* _Documento_
Igor Natusch

Marchezan segue a trilha do conflito, e abre caminho para coisa pior

Igor Natusch
2 de agosto de 2017
Foto: Luciano Lanes / PMPA

Entrando em seu oitavo mês de mandato, Nelson Marchezan Jr. tem deixado bem clara a disposição de seguir uma trilha de conflito, com poucas margens para conciliação. E o faz de uma forma não necessariamente truculenta, jogando com o imaginário de seu eleitorado cativo e consolidando, ao invés de enfraquecer, a imagem de pessoa dinâmica e dedicada a soluções, sem concessões e sem desperdício de tempo. Não é o único a adotar tal fórmula, nem o mais destacado, muito menos um inovador – mas seu exemplo é útil para entender alguns aspectos (bastante preocupantes, creio eu) da política atual.

Na última semana, a prefeitura de Porto Alegre lançou uma série de projetos e ideias que mudam radicalmente aspectos importantes da relação da população com a cidade.

Eliminar a gratuidade da segunda passagem de ônibus, propor que idosos e estudantes paguem mais do que hoje pagam para se deslocar, legalizar a deplorável prática do parcelamento de salários, aumentar os valores do IPTU, entregar à iniciativa privada serviços de água e esgoto – tudo isso proposto com pouca ou nenhuma discussão prévia com a sociedade.

* _Dados extraídos_
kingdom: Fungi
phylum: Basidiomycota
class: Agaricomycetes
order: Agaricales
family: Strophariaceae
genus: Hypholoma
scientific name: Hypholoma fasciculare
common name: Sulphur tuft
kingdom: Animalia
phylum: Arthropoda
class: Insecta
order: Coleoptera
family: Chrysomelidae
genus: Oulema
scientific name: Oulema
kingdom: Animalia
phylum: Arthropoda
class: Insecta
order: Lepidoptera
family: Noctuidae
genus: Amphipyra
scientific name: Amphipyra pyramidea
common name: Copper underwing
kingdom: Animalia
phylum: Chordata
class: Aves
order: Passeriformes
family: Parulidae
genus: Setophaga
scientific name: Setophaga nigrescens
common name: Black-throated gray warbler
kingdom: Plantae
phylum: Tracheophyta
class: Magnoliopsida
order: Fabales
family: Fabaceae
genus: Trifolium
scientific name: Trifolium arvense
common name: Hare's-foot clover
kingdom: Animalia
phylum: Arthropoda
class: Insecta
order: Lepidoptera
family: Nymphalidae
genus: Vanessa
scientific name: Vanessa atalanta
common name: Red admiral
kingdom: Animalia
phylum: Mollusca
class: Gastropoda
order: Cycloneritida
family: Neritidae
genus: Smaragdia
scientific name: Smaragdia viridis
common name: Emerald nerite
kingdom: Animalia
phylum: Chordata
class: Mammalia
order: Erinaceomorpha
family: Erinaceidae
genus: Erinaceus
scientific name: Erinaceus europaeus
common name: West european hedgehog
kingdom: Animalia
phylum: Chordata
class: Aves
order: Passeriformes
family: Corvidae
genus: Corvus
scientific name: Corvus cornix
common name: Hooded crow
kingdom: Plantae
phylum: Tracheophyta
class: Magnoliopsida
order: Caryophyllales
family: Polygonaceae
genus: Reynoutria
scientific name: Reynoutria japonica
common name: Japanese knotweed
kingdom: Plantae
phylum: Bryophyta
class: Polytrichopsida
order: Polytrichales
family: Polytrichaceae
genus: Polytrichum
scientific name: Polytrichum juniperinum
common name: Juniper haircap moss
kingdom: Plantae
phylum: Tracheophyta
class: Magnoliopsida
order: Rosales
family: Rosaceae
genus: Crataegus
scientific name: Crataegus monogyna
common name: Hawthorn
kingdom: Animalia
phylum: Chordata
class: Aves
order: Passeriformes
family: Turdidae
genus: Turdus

* _Instruções do exercício_
A. Diga se cada afirmação concorda com a coluna sobre Marchezan, respondendo sim ou não e citando literalmente as palavras da coluna que decidem: (i) Marchezan está entrando no oitavo mês de mandato; (ii) o autor considera Marchezan um inovador; (iii) as propostas da prefeitura foram amplamente discutidas com a sociedade antes de serem lançadas.
B. Enumere todas as medidas que, segundo a coluna sobre Marchezan, a prefeitura de Porto Alegre propôs na última semana.
C. Prossiga com a coluna sobre Marchezan a partir do ponto em que ela termina.

* _Resultados por tarefa_
A.
(i) Sim: "Entrando em seu oitavo mês de mandato, Nelson Marchezan Jr."
(ii) Não: "Não é o único a adotar tal fórmula, nem o mais destacado, muito menos um inovador"
(iii) Não: "tudo isso proposto com pouca ou nenhuma discussão prévia com a sociedade"

B.
- Eliminar a gratuidade da segunda passagem de ônibus
- Propor que idosos e estudantes paguem mais do que hoje pagam para se deslocar
- Legalizar a prática do parcelamento de salários
- Aumentar os valores do IPTU
- Entregar à iniciativa privada serviços de água e esgoto

C.
Algumas dessas mudanças contradizem declarações dos tempos de campanha, outras sequer haviam sido ventiladas antes de virarem projetos de lei. E tudo que as sustenta é um slogan simplificador, muito mais vago do que parece: a afirmação de que estamos em grave crise financeira e é preciso agir rápido para que as coisas não fiquem ainda piores. É uma agenda que nunca foi exposta às claras, nem mesmo aos vereadores da base aliada, que periga virar lei sem que se conheça suas implicações e sem que haja certeza que a cidade concorda com ela. Ilegal não é, por certo, mas não é nada transparente.

.

Diante de críticas que, certas ou erradas, nada têm de desonestas ou ilegítimas, a resposta de Marchezan e de sua gestão tem sido fomentar um confronto permanente, ainda que edulcorado com toques de populismo de internet

.

Ao fazer vídeos dançando e editar decretos fictícios que, em meio ao pretenso bom humor, trazem críticas pouco veladas aos oponentes políticos, o prefeito opta por angariar simpatia ao invés de convencer no embate de ideias. Não se dirige à população, mas sim ao grupo que o elegeu, reforçando os elementos de aproximação entre eles – em especial os que remetem à antipatia contra os inimigos de esquerda.

Todo questionamento à atual gestão é imediatamente arremessado aos pecados de gestões anteriores e/ou de inimigos comuns, quando não atribuído diretamente a uma desonestidade, política ou intelectual, de quem traz as questões. Em certo sentido, a campanha eleitoral não acaba nunca – e se a necessidade de escolher um lado está sempre presente, anula-se a ideia de governar para todos, já que a oposição nunca abandona o cenário político.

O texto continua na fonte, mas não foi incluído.